神奈川県逗子市長などを経て99年から現職。

新産業の振興へ具体策を


大阪商工会議所
中堅・中小企業委員長
更家悠介
(さらやゆうすけ)

今回の総選挙は、初の本格的マニフェスト選挙だった。民主党のマニフェストは自公政権に対する国民の不満をうまくとらえたが、自民党は改革の実行力が暖味で、それが仇になったのではないか。

新政権には、霞が関改革や地方分権の本格的な推進をお願いしたい。官僚から政治主導へ指導力を発揮してもらい、道州制への移行により、自由に使える財源と権限を地方に移譲し、地方が自らの努力で生活の安定や産業競争力を確保するべきだ。

ただ、民主の政策に不満もある。例えば、製造業への派遣労働の原則禁止を掲げているが、これには反対。企業経営にとっては、需要の変化に備え非正社員を抱えておく必要がある。サラヤは洗剤や消毒液のメーカーだが、派遣社員を使えなければ、省力化や海外移転を進めるしかない。多くの企業が同じ対応をすれば働く場は減ってしまう。また、最低賃金を時給千円に引き上げれば、人件費が増え経営は圧迫される。3年ぐらいかけて段階的に上げるなど柔軟な対応をお願いしたい。

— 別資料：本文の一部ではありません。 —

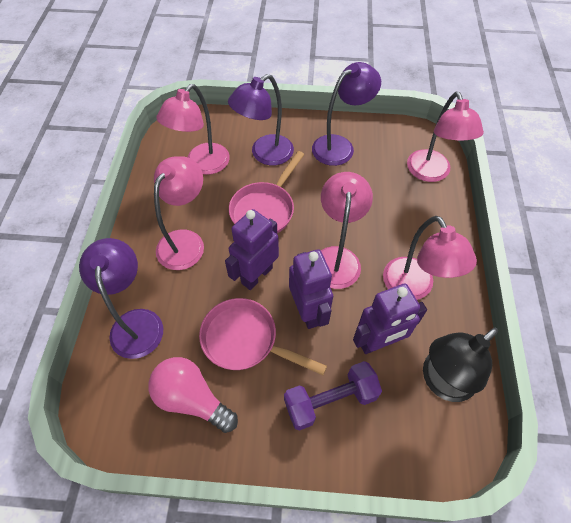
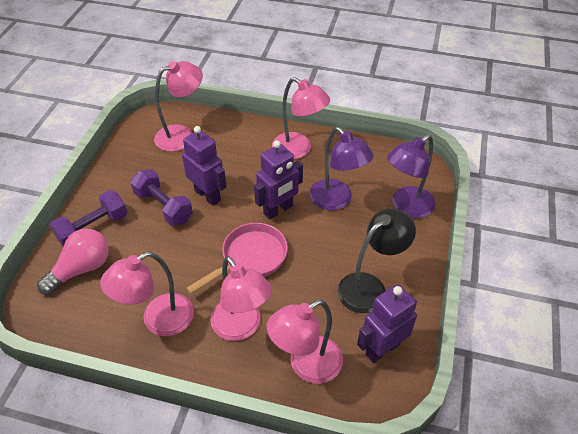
pink pan: [199,298,327,375] [229,151,305,233] = 2 -> [186,223,288,294] = 1
purple dumbbell: [284,361,382,431] = 1 -> [50,190,128,247] [130,169,193,226] = 2
purple lamp: [79,238,163,359] [228,74,294,165] [312,62,381,166] = 3 -> [309,127,374,210] [387,134,436,218] = 2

子ども手当の創設などで国民にお金を分配し、.消費を増やして景気を支えるという考えでは産業振興には不十分だ。環境や新エネルギー関連など新産業を振興する具体策を考えないといけない。

民主への期待は大きいだけに、失望に変わった場合の落ち込みも、それだけ激しくなる。政治が信頼を取り戻すためにも、期待を失望に変えることがあってはならない。

大阪市の化学工業メーカー「サラヤ」社長。

「脱下請け」夢見る町工場


航空機部品メーカー社長
青木豊彦
(あおきとよひこ)

オセロゲームの駒がひっくりかえるように民主党の衆院議員がたくさん生まれたのは、激動の時代に、日本の将来を真剣に考える人が増えている証しやと思う。

日本のお家芸である金型産業は、かつては「粗削りは中国、仕上げは日本」というすみ分けができていた。それが3〜4年前から完成品も中国が手がけるようになり、今では日本の大手メーカーの仕事も請け負っている。
太陽電池やエコカーは大手企業が中心で、町工場が割り込む余地はほとんどない。電気自動車の時代が来れば、エンジンもラジエーターもマフラーもいらんようになり、関連する中小も淘汰される。このままでは日本のものづくりは根本から崩れてしまう。

麻生政権の中小企業対策はスピード感があったが、未来のメシのタネは自分でまかないと。経営する「アオキ」も、世界不況で売り上げが一時3割落ち込んだが、部品だけでなく航空機づくりを目指そうと今春、宮崎市に工場をつくった。大きな投資やったが、大手が採用を絞るなかで技術者は逆に集めやすかった。

人工衛星「まいど1号」を大阪府東大阪市の中小企業の手でつくろうと考えたのは、ものづくりの面白さを若い人に知ってほしいと思ったからや。夢がないと人はついてこない。完成品を手がけて、下請けから脱するのが今の夢や。鳩山新首相には自分の目で中小企業の現場を見て、政治をしてほしい。自分の夢を描ける社会を待ち望んどる。

「まいど1号」を打ち上げた東大阪宇宙開発協同組合の初代理事長。